Les résultats furent à la hauteur de notre attente. Aucun des sujets sous placebo ne présenta la moindre aggravation neurologique, une apparition de mouvements anormaux ou un incident quelconque. De plus, du fait d’une amélioration clinique constatée par les internes du service qui n’étaient pas dans la confidence, les prescriptions de neuroleptiques furent revues à la baisse chez un certain nombre de malades appartenant au groupe placebo. Privé de correcteur, un malade pouvait donc aller mieux et réduire sa consommation de neuroleptique ! Nous n’avons malheureusement aucun moyen de savoir ce qu’en pensèrent les toxicomanes, au cas où quelques gélules de placebo auraient été revendues à notre insu ! À la fin de l’étude, nous avons réuni l’ensemble du service, médecins, internes, infirmiers et leur avons révélé le pot aux roses. Une fois la surprise passée et après quelques protestations de pure forme, tout le monde manifesta un vif intérêt, parfois même un réel enthousiasme. Apparemment, chacun était désormais convaincu de l’inutilité, voire de la nocivité des correcteurs. Pourtant, quelques années plus tard, je repassai dans le service pour un tout autre propos et m’enquis poliment des habitudes de traitements. Je découvris alors, avec beaucoup de tristesse, que la majorité des patients avaient été remis sous correcteur. La chronicité induite par l’asile setait finalement révélée beaucoup plus forte que la science !

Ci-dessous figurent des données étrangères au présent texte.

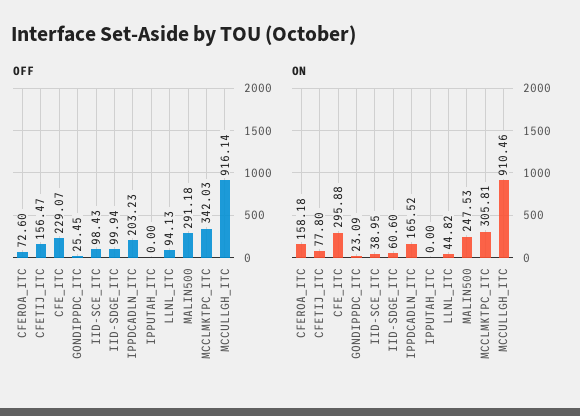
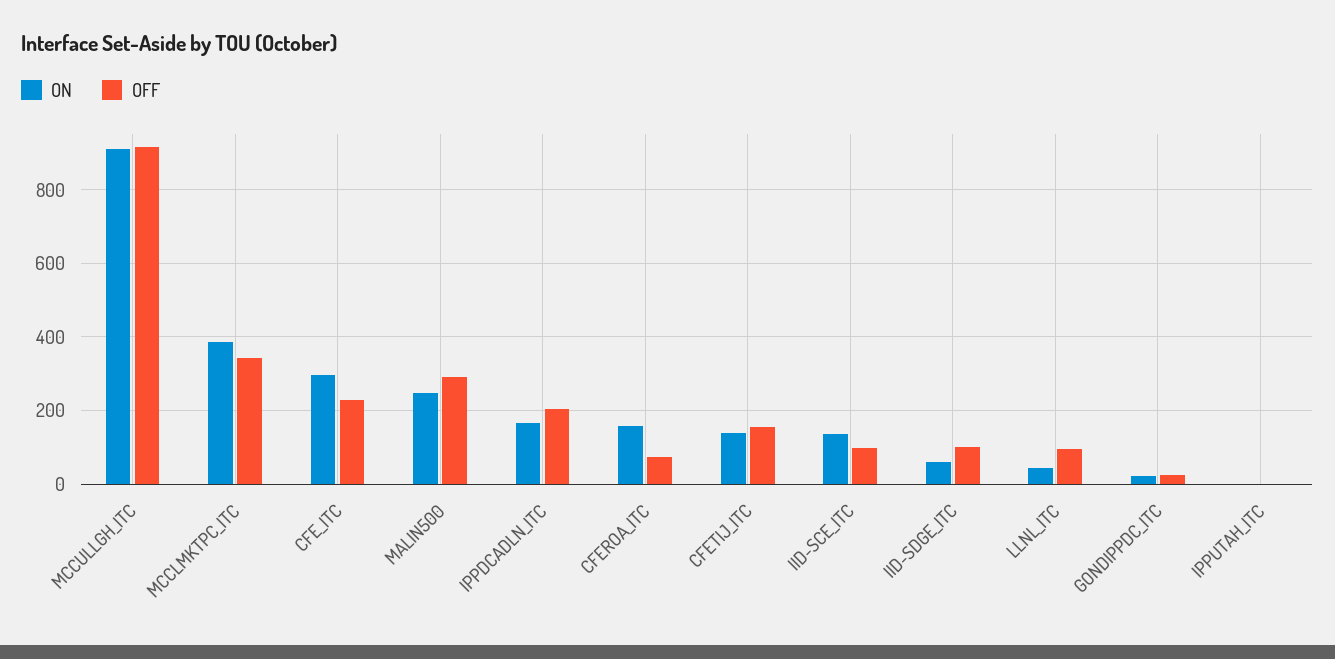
ON, CFETIJ_ITC: 77.8 -> 140
ON, IID-SCE_ITC: 38.95 -> 140
ON, MCCLMKTPC_ITC: 305.81 -> 380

De façon plus générale, il est certain qu’en France un certain nombre de traitements sont toujours en vigueur alors qu’ils n’ont jamais prouvé la moindre efficacité. Prenons un dernier exemple, celui des fameuses cures de sommeil. Dans de nombreuses cliniques privées, les patients déprimés sont bourrés de barbituriques, neuroleptiques, tranquillisants, qui les font dormir pendant quelques jours, voire quelques semaines. L’idée empirique est de les éloigner quelque temps de leur problème, de les mettre en quelque sorte entre parenthèses pharmacologiques. Cette technique n’a en vérité jamais été étudiée scientifiquement, et son seul effet positif certain concerne l’équilibre budgétaire desdites cliniques. Rien ne permet de penser qu’elle se différencie d’un simple placebo. Il est tout de même étrange que les autorités sanitaires de notre pays ne se soient jamais posé cette question toute simple : pourquoi les cures de sommeil sont- elles toujours pratiquées dans le privé et presque jamais dans le public où les contraintes budgétaires ne sont pas les mêmes? Une étude nationale ne devrait-elle pas être lancée, d’autant plus que les cures de sommeil ne sont pas totalement dénuées de risques et qu elles précipitent souvent les patients dans la toxicomanie médicamenteuse ?
Où l’on se heurte à d’étranges résistances
Dans tous les exemples que nous avons cités, le placebo a indéniablement une fonction de révélateur. Il est ce qui a permis de dénoncer en toute certitude l’inefficacité et les dangers de certains traitements déjà commercialisés ou sur le point de l’être. Il est ce qui a permis de mettre à jour les pratiques parfois douteuses de certaines institutions. En ce sens, utilisé à titre de non-médicament, le placebo est au fond au service des consommateurs, patients ou malades, dont il protège les intérêts et les droits mais aussi de façon indirecte la santé. Ce rôle de trouble-fête qu’il en vient parfois à jouer ne va évidemment pas sans provoquer le mécontentement de quelques-uns, voire la franche hostilité de quelques autres.